- WHAT THE EXERCISE ASKS -
Transcribe all the entries word for word, omitting any pictures they contain.

- MATERIAL PROVIDED -
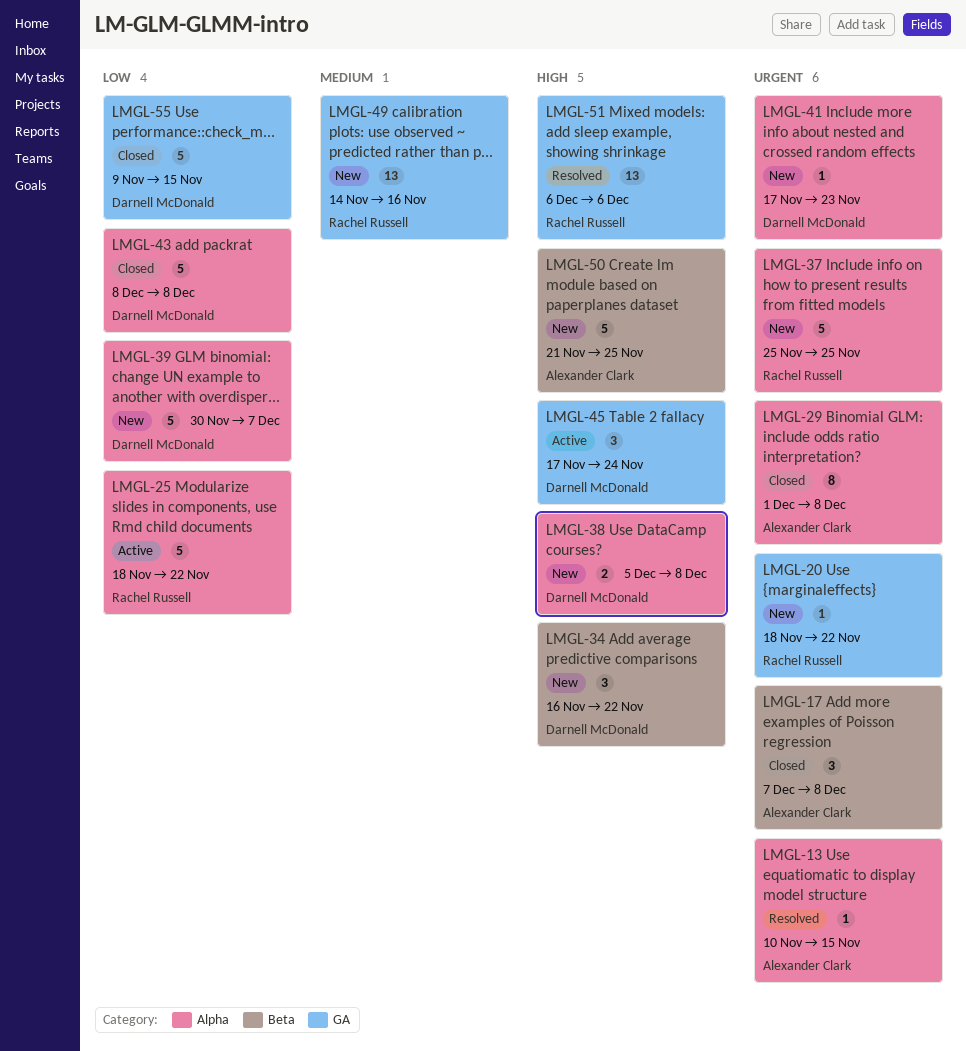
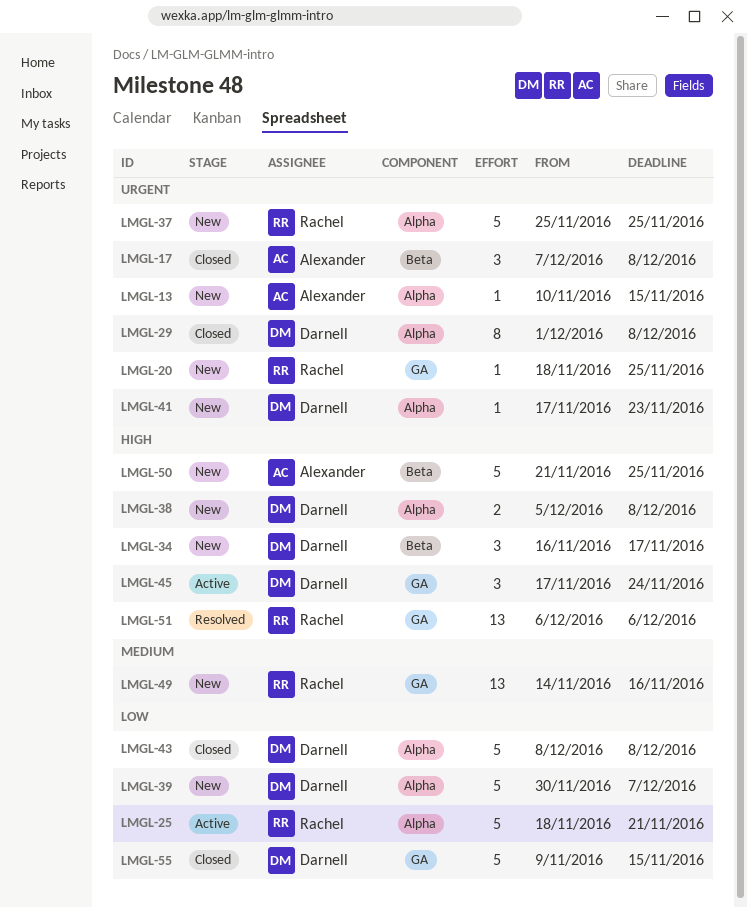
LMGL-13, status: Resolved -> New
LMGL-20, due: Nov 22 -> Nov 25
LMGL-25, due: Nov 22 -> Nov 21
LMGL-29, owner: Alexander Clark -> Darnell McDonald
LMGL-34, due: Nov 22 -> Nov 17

- RESPONSE -
LMGL-13, status: Resolved -> New
LMGL-20, due: Nov 22 -> Nov 25
LMGL-25, due: Nov 22 -> Nov 21
LMGL-29, owner: Alexander Clark -> Darnell McDonald
LMGL-34, due: Nov 22 -> Nov 17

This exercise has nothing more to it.